#### [ФОРМУЛИРОВКА ЗАДАНИЯ A]
В статье о творческой личности у Булгакова ниже перескажите в виде списка абзац, начинающийся словами «Еще одной специфической особенностью», сохранив его основные факты.
#### [ФОРМУЛИРОВКА ЗАДАНИЯ B]
Дайте продолжение статьи о творческой личности у Булгакова, начиная сразу после ее последнего предложения.

#### [СТАТЬЯ]
******************************

Таким образом, и герой-рассказчик, и Максудов совершают выбор и обладают силой воли этот выбор отстаивать. Одной из главных особенностей творческой личности в произведениях М.А. Булгакова являются внутренние колебания в принятии решения или столкновении с внешними препятствиями. Рассказчик в «Записках на манжетах» в момент исчезновения Лито испытывает внутренние колебания от страха и безнадежности до уверенности и пробуждения силы воли. В этом отличие образа художника от всех остальных персонажей и особенно от таких, как, например, Коротков, герой повести «Дьяволиада», существующий без прошлого (памяти) и без будущего (мечты и воображения). Жизнь Короткова, изображенная в начале повести, до возникновения всех странных событий, свидетельствует о том, что герой обладает миром, «простым во внутреннем» и «легким во внешнем отношении» (термины Ф.Е. Василюка) [Василюк]. По замечанию Ф.Е. Василюка, такой герой обладает только потребностями и представляет собой скорее существо, нежели человека, которое ничего не производит и не отличается тем самым от любых других объектов этого мира, у такого существа внутренний и внешний миры влиты друг в друга. «Жизнь субъекта в таком мире — это обнаженное бытие, ...полностью открытое в мир» [Василюк]. В связи с этим образ жизни обывателя, свойственный Короткову в начале повести, характеризуется, в первую очередь, слиянием внутреннего (переживаний) и внешнего (событий).

Специфика образов Максудова и литератора-рассказчика в «Записках на манжетах» состоит в том, что в нем возникает конфликт конкретной ситуации с внеситуативными требованиями, включающими в себя внепространственные и вневременные ценности, замыслы, цели, намерения, ожидания, планы, обязательства и т. д., которые могут быть поставлены под угрозу происходящим. Этот конфликт разрешается целеустремленностью и силой воли героя.

Еще одной специфической особенностью булгаковской творческой личности является кризис, возникающий тогда, когда реализация замысла становится субъективно невозможной. В этом случае художник у М.А. Булгакова наделяется творческим переживанием, исход которого может быть разным: с одной стороны, недостижимая в силу обстоятельств цель обобщается, становится жизненной идеей. Так трансформировалась мечта Мастера в романе «Мастер и Маргарита»: из желания творить в мечту о покое. Недостижимая цель может объединиться с практической формой в конкретной материальности жизни. Так изменилась жизненная цель Максудова: он нашел возможность поставить свою пьесу на сцене. С другой стороны, жизненная цель может оказаться ложной, в этом случае задача творческого переживания заключается в поиске новой ценностной системы. В повести «Собачье сердце» создание нового человека операционным путем не оправдало себя, и профессор Преображенский вынужден искать новую цель в своем научном творчестве. В романе «Жизнь господина де Мольера» герой отказался от мечты прославиться в трагедии и стал создавать комедию.

******************************

#### [ФРАГМЕНТ ДАННЫХ]
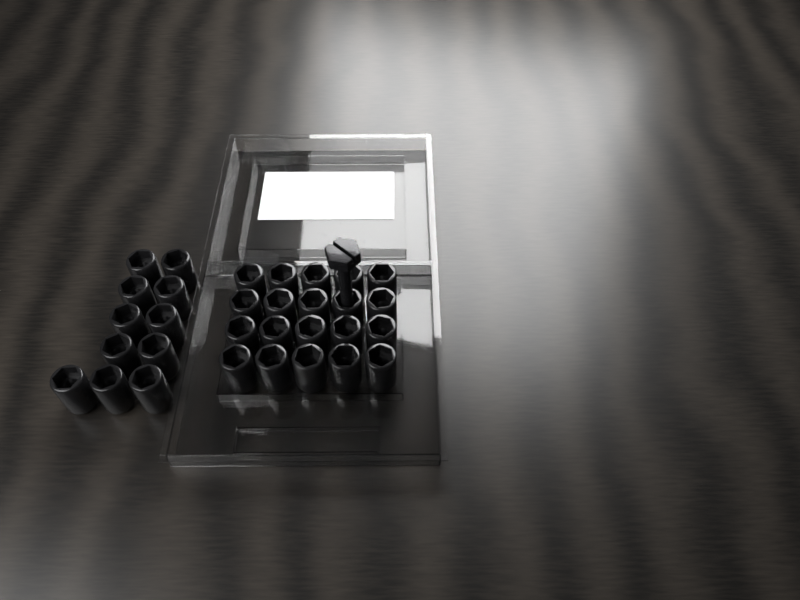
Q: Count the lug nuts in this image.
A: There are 31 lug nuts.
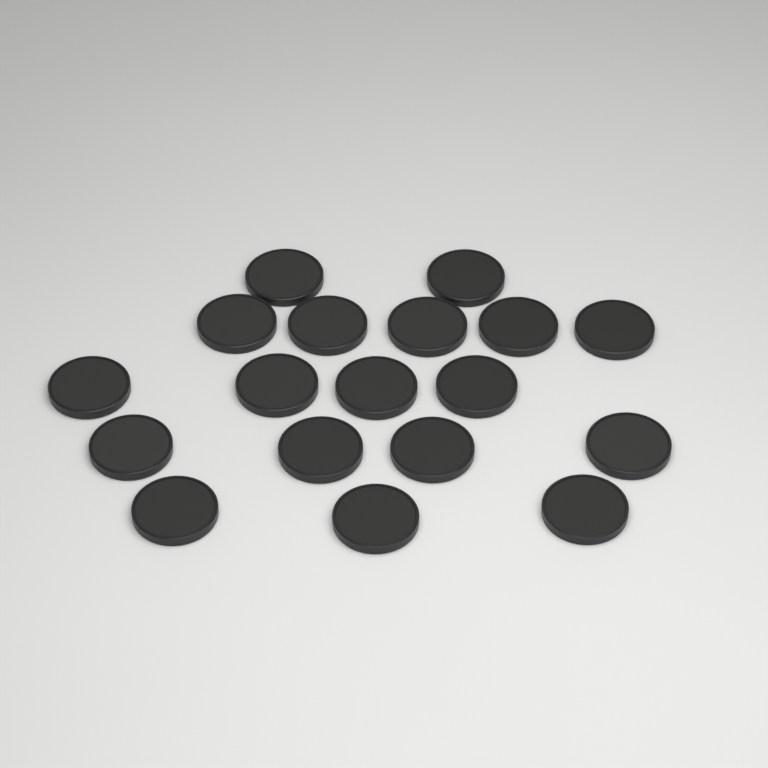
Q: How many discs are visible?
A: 18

******************************

#### [ОТВЕТ К ЗАДАНИЮ A]
Кризис булгаковской творческой личности и его исходы:
- Кризис возникает, когда реализация замысла становится субъективно невозможной. Тогда художник наделяется творческим переживанием, исход которого может быть разным.
- Недостижимая в силу обстоятельств цель может обобщиться и стать жизненной идеей. Так у Мастера в романе «Мастер и Маргарита» желание творить превратилось в мечту о покое.
- Недостижимая цель может объединиться с практической формой в конкретной материальности жизни. Так Максудов нашел возможность поставить свою пьесу на сцене.
- Жизненная цель может оказаться ложной, и тогда творческое переживание направлено на поиск новой ценностной системы:
  - в «Собачьем сердце» создание нового человека операционным путем не оправдало себя, и профессор Преображенский вынужден искать новую цель в научном творчестве;
  - в романе «Жизнь господина де Мольера» герой отказался от мечты прославиться в трагедии и стал создавать комедию.

#### [ОТВЕТ К ЗАДАНИЮ B]
И, наконец, творческое переживание может быть связано с кризисом ценностного развития личности. В данном случае кризис создается разрушением или угрозой разрушения ценностного целого, частью которого является сама личность. Это целое уничтожается настоящей реальностью. В таком случае творческая личность видит это уничтожение, но вместе с тем не может отказаться от ценностного целого, предать его. Таким образом, создается безвыходная ситуация, которая у М.А. Булгакова часто разрешается с помощью вмешательства извне: представителей власти, силы случая, потусторонних сил. Безвыходный кризис переживают Максудов, Мастер, Персиков, Мольер. Однако вмешательство извне не возвращает героям прежнюю жизнь: напротив, оно чаще всего лишает их жизни.

Таким образом, основным признаком творческой личности у М.А. Булгакова является переживание кризиса, который возникает в результате конфликта творческих устремлений художника и внешних обстоятельств. В произведениях 1920-х гг. этот кризис чаще всего преодолевается, в творчестве 1930-х гг. герой неспособен его пережить.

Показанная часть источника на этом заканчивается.